風紋の朝(あした)・7
7.
青い天井が見える。
石ではなく、布でできている。
清潔だが刺激のある匂いが、ルヴァの鼻を突く。醒めきらない頭で彼は、これが何の薬品の匂いなのか、考え始めていた。
「……冷却剤が、効いたようだな」
不意に耳元で聞こえた声に、少年は驚いて周囲を見回した。
自分の横たわる寝台のすぐ脇に、初老の男が座っている。彼はルヴァの額に乗せられた冷却剤(さっきの刺激臭の元は、これらしい)を外すと、
「気分はどうだ。頭痛はするか」と、聞いてきた。
ルヴァが頭を振ると、男は安心した様に微笑んだ。
「運の強い子だな、あのサソリにやられて、この程度で済むなんて」
男は、この砂漠に棲む、あるサソリの名を言った。それに刺された者は幻覚と高熱に襲われ、適切な処置が受けられないと命さえ落としかねないという、最も恐れられている種類のサソリである。
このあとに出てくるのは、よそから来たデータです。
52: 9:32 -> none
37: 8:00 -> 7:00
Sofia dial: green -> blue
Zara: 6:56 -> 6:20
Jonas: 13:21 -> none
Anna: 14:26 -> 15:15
「覚えているか……お前は昨夜、このテントのすぐ近くで倒れていたんだ。砂漠にサンダルで来る馬鹿なんて始めて見たから、すぐに足を調べると、このサソリ独特の傷跡が見つかった。それで、すぐに解毒剤を打ったんだ」
「テント……じゃあ、あれは……」
気絶する寸前に、ルヴァの目に入った青い建物の正体は、このテントだったのだろう。商隊の使う様な、砂嵐にも耐えられる頑丈なタイプのものだ。
「助けて下さって、本当にありがとうございます。もし見つけて頂けなかったら、とうに生きてはいませんでした。お礼は必ず……」
「そんな事より、ちょっと起きてみろ。熱も頭痛も無ければ、もう治った様なものだ」
ルヴァは言われるまま、ゆっくりと体を起こしてみた。少しふらつくが、特に異常はない。
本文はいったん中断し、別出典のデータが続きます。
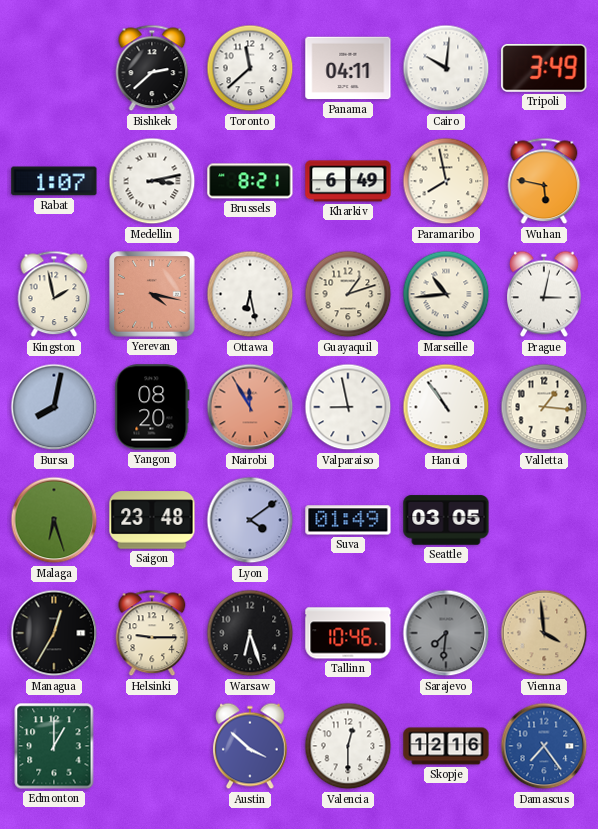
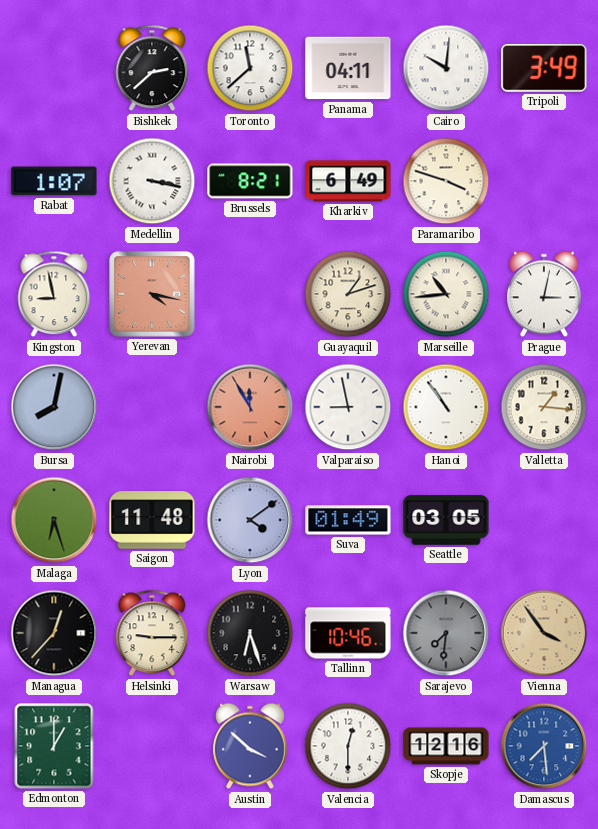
Medellin: 3:13 -> 3:17
Paramaribo: 7:58 -> 3:48
Wuhan: 5:47 -> none
Kingston: 1:58 -> 8:58
Ottawa: 6:28 -> none
Yangon: 08:20 -> none
Saigon: 23:48 -> 11:48
Managua: 12:35 -> 12:37
Vienna: 3:59 -> 3:54
Damascus: 7:24 -> 7:29
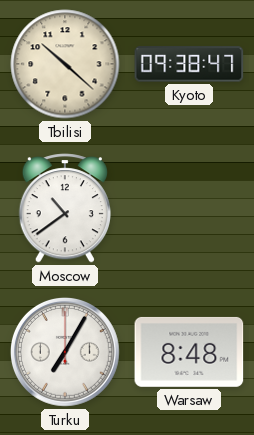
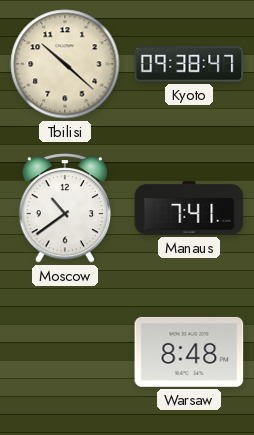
Manaus: none -> 7:41
Turku: 7:05 -> none
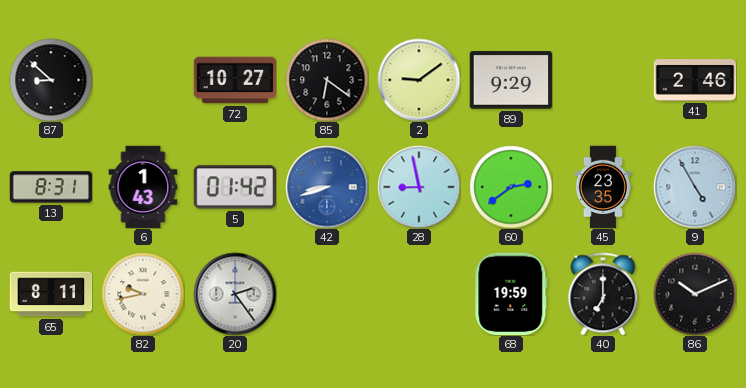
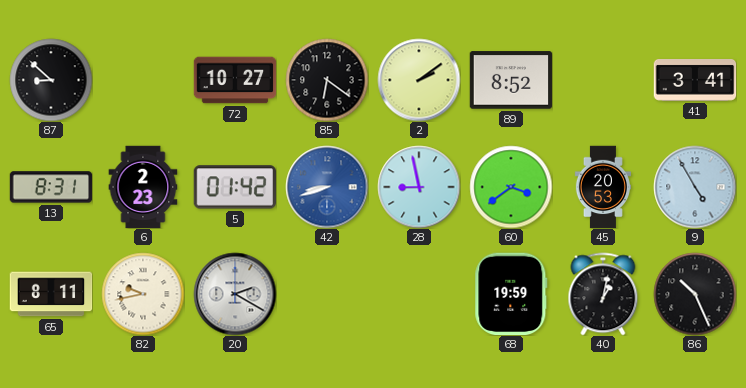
2: 9:09 -> 2:09
89: 9:29 -> 8:52
41: 2:46 -> 3:41
6: 1:43 -> 2:23
60: 2:39 -> 3:39
45: 23:35 -> 20:53
20: 2:24 -> 2:20
40: 7:00 -> 1:02
86: 10:11 -> 10:26
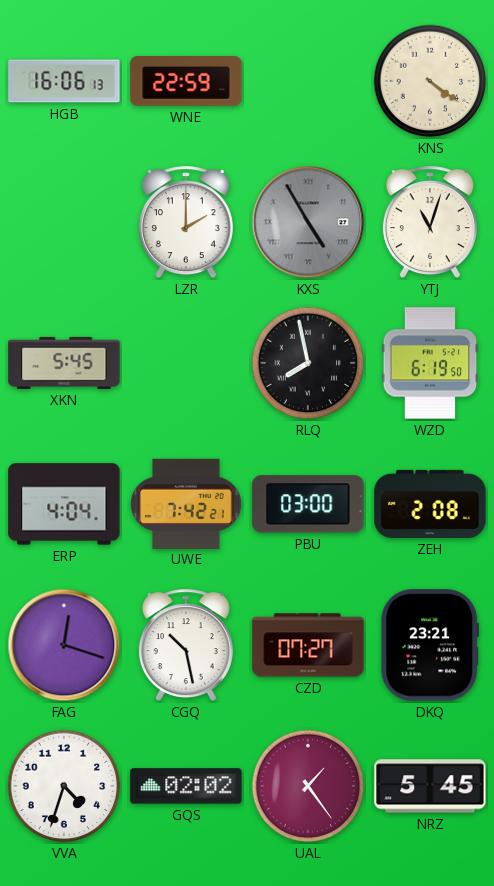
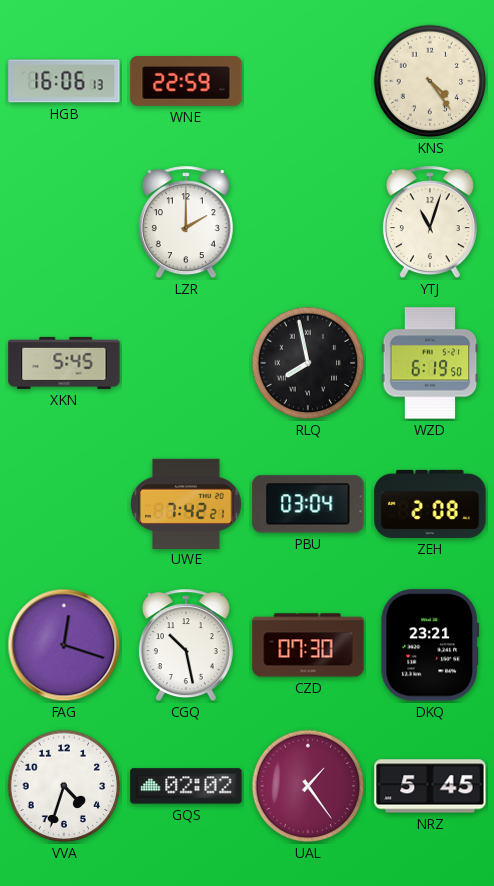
KNS: 4:21 -> 4:24
KXS: 4:55 -> none
ERP: 4:04 -> none
PBU: 03:00 -> 03:04
CZD: 07:27 -> 07:30
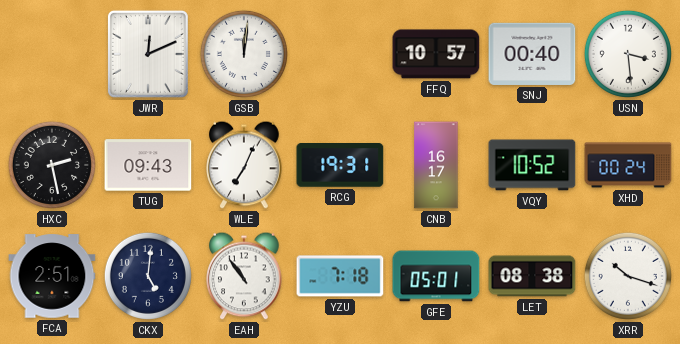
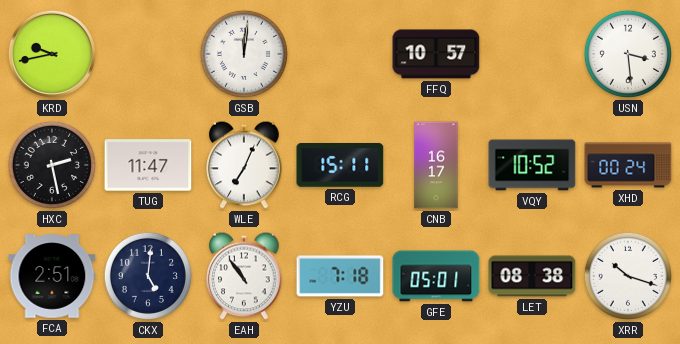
KRD: none -> 9:43
JWR: 12:11 -> none
SNJ: 00:40 -> none
TUG: 09:43 -> 11:47
RCG: 19:31 -> 15:11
「大丈夫だな……やれやれ、丸一日熱は下がらないし、うわ言がひどくて、一時はどうなるかと思ったぞ。何だか、ニルフェンがどうとか言っていたが」
「あ……」
ルヴァの脳裏に、悪夢の様な体験が蘇る。
「あの、ここはニルフェン遺跡の近くなんでしょうか」
「遺跡なら、ずっと西だ。ホバー無しじゃとても行けないぞ」
少年は、黙ってうつ向いた。遺跡に迷い込んだ訳でもないとすると、やはり全ては、サソリの毒が見せた幻覚だったのだろう。父に聞いたニルフェンの話から、知るという行為に後ろめたさを感じていた自分の心が、あんな形で現れたのか……
「……少し大きいが、歩けない程じゃないだろう」
男の声に、少年は我に返った。
「ほら、わしの古いブーツをやるから、履いて帰るんだな」
「あ、ありがとうございます」
手渡されたブーツを、ルヴァはぼんやりと見つめた。履き古してはあるが、元は高級なオーダー品だったらしく、底に近い側面に、所有者の名前が刻まれている。
“ディ……ラス”
ルヴァは、思わず身を強張らせた。「ディラス!復讐鬼ディラス!」
男はじっとその様子を眺めていたが、やがて苦笑混じりのため息と共に、こう言い出した。
「その名を知っているのか。お前はやはり、あの街の者なんだな」
体が回復しきっていない上に、いきなりの恐怖に襲われて、ルヴァは動く事すらできなかった。
だが、男は危害を加える様子もなく、ただ低い声で話し続ける。
「あれからもう、十年にもなるというのにな。だが、仕方あるまい。あんな事をしてしまったのだから。その歳で、お前がどこまで知っているのか分からんが……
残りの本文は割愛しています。